A better understanding of the characteristics and capabilities of women entrepreneurs can significantly improve their chances of success. Therefore, three studies were conducted for this exploratory paper. We have discovered the characteristics of entrepreneurial intelligence among female entrepreneurs through semi-structured interviews based on conventional content analysis. According to the second study, qualitative meta-synthesis was utilized to identify characteristics of women's entrepreneurial intelligence at the international level. As a third study, we examined the evolutionary relationships of entrepreneurs' intelligence components following the discovery and creation of opportunities.

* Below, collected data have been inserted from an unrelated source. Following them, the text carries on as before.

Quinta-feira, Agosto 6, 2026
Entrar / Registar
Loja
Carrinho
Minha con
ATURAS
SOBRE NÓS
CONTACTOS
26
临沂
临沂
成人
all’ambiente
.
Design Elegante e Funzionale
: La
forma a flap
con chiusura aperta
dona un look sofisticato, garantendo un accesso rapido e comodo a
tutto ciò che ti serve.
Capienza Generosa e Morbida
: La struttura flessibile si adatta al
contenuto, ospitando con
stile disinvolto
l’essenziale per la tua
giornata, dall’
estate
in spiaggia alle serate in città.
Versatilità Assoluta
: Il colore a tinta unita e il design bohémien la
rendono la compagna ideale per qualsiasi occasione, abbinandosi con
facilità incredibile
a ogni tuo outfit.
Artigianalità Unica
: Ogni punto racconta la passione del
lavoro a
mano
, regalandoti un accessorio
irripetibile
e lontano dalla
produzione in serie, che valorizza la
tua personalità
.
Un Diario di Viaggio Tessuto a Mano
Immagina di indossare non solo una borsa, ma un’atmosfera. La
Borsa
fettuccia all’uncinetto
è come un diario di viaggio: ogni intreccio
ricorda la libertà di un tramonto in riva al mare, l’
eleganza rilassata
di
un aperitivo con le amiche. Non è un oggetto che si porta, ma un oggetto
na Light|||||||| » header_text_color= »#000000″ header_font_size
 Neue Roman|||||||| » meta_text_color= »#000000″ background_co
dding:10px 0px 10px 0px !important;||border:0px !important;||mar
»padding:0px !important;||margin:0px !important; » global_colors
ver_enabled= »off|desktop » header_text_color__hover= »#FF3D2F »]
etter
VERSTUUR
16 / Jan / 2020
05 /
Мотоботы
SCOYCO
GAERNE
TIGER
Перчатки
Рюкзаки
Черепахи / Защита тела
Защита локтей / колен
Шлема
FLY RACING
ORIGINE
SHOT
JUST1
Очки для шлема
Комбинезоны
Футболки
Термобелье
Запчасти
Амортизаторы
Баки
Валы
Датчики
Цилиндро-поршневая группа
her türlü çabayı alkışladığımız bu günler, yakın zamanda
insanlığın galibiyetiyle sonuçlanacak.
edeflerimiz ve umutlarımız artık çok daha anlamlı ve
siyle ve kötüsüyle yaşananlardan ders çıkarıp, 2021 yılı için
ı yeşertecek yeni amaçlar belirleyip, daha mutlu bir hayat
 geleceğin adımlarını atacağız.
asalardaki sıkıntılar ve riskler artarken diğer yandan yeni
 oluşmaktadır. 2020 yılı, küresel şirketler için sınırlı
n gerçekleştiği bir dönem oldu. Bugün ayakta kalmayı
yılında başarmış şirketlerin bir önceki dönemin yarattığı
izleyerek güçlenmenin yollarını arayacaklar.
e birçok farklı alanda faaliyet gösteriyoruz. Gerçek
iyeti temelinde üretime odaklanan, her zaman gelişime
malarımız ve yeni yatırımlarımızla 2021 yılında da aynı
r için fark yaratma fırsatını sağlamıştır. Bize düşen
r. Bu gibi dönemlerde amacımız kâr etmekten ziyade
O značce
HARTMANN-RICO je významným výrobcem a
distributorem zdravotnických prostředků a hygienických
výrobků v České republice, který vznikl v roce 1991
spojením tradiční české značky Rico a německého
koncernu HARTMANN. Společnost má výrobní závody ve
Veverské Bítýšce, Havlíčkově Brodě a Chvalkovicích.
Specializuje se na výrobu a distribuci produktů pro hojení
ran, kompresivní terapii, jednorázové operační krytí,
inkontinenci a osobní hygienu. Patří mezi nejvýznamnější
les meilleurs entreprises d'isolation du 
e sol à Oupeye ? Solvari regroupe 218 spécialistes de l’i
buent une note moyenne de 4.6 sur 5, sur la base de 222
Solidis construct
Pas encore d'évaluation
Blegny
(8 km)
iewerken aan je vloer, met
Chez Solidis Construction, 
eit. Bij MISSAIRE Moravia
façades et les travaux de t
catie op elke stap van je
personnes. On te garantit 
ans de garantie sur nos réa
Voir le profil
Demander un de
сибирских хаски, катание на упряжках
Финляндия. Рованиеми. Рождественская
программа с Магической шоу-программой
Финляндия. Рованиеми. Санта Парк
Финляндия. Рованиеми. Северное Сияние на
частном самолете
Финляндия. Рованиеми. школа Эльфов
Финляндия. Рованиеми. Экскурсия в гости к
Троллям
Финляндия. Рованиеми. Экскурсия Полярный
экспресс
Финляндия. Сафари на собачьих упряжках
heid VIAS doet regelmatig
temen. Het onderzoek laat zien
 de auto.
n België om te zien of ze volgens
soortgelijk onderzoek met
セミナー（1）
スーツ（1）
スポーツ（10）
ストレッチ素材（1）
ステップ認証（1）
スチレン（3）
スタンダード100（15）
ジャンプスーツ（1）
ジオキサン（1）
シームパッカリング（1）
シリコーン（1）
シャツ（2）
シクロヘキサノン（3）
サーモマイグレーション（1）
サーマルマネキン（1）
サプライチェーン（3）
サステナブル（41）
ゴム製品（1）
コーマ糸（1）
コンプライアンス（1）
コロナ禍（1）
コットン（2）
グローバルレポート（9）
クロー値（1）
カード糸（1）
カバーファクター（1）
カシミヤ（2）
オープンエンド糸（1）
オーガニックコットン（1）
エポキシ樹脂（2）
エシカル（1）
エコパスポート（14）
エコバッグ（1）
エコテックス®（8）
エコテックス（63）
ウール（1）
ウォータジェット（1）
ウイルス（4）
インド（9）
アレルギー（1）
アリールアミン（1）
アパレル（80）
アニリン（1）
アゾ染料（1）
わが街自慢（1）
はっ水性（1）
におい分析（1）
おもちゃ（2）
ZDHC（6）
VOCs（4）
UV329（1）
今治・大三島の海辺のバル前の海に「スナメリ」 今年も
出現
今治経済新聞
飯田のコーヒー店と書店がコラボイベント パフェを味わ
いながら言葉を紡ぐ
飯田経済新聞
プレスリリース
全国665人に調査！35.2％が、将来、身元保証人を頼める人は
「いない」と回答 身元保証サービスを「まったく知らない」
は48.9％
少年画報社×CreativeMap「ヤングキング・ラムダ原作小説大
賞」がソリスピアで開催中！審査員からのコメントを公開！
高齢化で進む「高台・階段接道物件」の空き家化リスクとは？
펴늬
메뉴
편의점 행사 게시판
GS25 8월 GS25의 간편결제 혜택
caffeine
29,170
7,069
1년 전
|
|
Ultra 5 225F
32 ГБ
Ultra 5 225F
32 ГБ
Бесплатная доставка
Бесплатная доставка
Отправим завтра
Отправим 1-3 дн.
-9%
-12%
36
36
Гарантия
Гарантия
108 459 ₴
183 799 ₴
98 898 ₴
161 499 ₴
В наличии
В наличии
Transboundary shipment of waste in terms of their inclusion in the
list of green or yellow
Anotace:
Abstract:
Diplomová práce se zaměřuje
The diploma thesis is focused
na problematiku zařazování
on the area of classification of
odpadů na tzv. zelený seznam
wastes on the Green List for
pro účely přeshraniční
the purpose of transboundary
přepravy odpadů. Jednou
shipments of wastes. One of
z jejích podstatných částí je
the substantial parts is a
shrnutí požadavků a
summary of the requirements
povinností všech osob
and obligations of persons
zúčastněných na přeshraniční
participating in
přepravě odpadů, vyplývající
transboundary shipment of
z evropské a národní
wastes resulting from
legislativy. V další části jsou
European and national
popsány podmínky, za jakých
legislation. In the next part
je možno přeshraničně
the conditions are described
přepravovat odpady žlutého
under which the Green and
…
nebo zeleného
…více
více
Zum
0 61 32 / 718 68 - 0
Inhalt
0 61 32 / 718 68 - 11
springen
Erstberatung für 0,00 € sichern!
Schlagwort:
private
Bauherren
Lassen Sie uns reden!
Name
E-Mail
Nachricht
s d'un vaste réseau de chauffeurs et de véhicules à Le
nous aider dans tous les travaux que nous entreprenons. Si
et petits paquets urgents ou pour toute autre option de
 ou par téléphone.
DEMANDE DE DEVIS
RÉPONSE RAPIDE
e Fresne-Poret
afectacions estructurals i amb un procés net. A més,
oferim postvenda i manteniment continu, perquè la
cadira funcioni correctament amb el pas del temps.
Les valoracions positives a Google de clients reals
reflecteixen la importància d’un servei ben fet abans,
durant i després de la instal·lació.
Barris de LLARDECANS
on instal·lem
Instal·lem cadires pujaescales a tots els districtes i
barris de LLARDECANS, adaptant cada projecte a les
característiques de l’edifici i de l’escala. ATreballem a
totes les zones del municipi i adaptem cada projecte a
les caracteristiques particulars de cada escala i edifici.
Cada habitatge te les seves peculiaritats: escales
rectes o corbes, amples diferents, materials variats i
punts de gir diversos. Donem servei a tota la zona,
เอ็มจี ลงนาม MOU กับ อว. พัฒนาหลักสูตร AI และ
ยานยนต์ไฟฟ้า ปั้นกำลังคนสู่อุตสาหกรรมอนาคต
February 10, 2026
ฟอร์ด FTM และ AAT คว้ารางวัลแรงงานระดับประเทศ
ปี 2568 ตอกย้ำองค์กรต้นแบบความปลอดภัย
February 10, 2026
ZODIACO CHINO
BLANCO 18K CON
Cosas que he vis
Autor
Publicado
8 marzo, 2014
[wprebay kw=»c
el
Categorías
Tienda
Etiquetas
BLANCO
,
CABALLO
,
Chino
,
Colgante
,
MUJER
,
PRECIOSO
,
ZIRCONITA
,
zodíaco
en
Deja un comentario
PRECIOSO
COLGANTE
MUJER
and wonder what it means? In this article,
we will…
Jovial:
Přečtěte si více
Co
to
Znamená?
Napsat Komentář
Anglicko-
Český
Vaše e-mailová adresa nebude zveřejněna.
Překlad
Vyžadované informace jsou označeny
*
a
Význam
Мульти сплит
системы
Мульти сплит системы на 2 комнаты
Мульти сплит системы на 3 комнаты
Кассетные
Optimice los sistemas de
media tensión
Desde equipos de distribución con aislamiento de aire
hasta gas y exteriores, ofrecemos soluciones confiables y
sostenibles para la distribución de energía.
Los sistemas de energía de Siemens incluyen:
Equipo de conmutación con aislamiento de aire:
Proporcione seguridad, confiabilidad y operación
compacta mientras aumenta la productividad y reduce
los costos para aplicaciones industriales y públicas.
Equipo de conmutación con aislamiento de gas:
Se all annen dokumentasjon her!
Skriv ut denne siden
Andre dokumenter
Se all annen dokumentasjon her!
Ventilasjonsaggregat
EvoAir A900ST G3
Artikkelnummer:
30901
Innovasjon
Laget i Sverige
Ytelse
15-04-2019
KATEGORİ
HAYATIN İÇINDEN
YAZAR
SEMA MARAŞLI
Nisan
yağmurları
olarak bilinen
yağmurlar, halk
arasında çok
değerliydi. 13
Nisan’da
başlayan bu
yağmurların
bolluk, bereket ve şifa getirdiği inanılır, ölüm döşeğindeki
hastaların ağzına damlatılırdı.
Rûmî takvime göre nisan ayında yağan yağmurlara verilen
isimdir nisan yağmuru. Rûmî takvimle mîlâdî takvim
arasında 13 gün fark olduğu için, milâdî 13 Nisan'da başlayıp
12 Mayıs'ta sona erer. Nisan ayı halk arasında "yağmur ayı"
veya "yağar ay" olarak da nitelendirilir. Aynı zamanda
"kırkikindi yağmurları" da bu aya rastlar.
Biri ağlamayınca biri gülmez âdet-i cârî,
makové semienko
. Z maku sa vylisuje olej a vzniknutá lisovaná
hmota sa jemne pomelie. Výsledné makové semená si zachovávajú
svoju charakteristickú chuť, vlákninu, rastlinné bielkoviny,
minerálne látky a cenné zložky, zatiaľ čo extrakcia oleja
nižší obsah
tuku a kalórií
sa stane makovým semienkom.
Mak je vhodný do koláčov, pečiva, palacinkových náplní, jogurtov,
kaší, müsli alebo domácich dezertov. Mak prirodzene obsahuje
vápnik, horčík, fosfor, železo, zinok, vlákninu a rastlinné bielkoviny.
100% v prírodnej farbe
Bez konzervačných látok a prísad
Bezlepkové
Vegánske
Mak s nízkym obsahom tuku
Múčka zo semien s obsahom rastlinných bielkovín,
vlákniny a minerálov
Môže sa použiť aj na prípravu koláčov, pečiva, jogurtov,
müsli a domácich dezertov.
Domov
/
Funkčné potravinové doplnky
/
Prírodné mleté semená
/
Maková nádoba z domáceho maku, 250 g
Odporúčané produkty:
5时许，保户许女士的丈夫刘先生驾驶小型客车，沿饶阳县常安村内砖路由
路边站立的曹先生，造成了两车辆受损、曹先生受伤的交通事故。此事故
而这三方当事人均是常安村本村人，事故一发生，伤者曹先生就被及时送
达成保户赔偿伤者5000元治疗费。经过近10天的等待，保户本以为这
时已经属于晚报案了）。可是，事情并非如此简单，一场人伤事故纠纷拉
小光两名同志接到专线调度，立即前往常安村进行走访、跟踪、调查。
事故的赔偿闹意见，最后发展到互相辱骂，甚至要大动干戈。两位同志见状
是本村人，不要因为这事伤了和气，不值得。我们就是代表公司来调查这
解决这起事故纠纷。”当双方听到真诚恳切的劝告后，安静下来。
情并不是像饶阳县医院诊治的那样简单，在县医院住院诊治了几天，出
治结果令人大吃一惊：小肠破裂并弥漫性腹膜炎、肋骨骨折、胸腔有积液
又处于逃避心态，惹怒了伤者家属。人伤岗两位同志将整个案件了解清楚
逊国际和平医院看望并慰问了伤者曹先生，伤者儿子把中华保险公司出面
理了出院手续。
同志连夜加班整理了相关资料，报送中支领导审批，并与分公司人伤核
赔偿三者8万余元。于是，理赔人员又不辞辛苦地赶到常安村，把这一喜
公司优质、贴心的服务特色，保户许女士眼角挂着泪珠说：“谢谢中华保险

Design/methodology/approach

The present paper was based on three studies. In the first study, 15 female entrepreneurs were interviewed using purposive sampling in the Guilan province of Iran to identify the characteristics of entrepreneurial intelligence at the national level. An inductive content analysis was performed on the data collected through interviews. Using Shannon entropy and qualitative validation, their validity was assessed. In the second study, using a qualitative meta-synthesis, the characteristics of women's entrepreneurial intelligence were identified. Then the results of these two studies were compared with each other. In the third study, according to the results obtained from the first and second studies, the emergence, priority and evolution of entrepreneurial intelligence components in two approaches to discovering and creating entrepreneurial opportunities were determined. For this purpose, interviews were conducted with 12 selected experts using the purposeful sampling method using the fuzzy total interpretive structural modeling (TISM) method.

Findings

In the first research, this article identified the components of entrepreneurial intelligence of women entrepreneurs in six categories: entrepreneurial insights, cognitive intelligence, social intelligence, intuitive intelligence, presumptuous intelligence and provocative intelligence. In the second study, the components of entrepreneurial intelligence were compared according to the study at the national level and international literature. Finally, in the third study, the evolution of the components of entrepreneurial intelligence was determined. In the first level, social intelligence, presumptuous intelligence and provocative intelligence are formed first and social intelligence and provocative intelligence have an interactive relationship. In the second level, entrepreneurial insight and cognitive intelligence appear, which, in addition to their interactive relationship, take precedence over the entrepreneur's intuitive intelligence in discovering entrepreneurial opportunities. With the evolution of the components of entrepreneurial intelligence in the opportunity creation approach, it is clear that intuitive intelligence is formed first at the first level and takes precedence. At the second level, there is cognitive intelligence is created. At the third level, motivational intelligence and finally, at the last level, entrepreneurial insight, social intelligence and bold intelligence.

Originality/value

This study has the potential to discover credible and robust approaches for further examining the contextualization of women's entrepreneurial intelligence at both national and international levels, thereby advancing new insights. By conceptualizing various components of entrepreneurial intelligence for the first time and exploring how contextual factors differ across nations and internationally for women's entrepreneurship, this paper challenges the assumption that the characteristics of women's entrepreneurial intelligence are uniform worldwide. It also depicts the evolution of the components of entrepreneurial intelligence.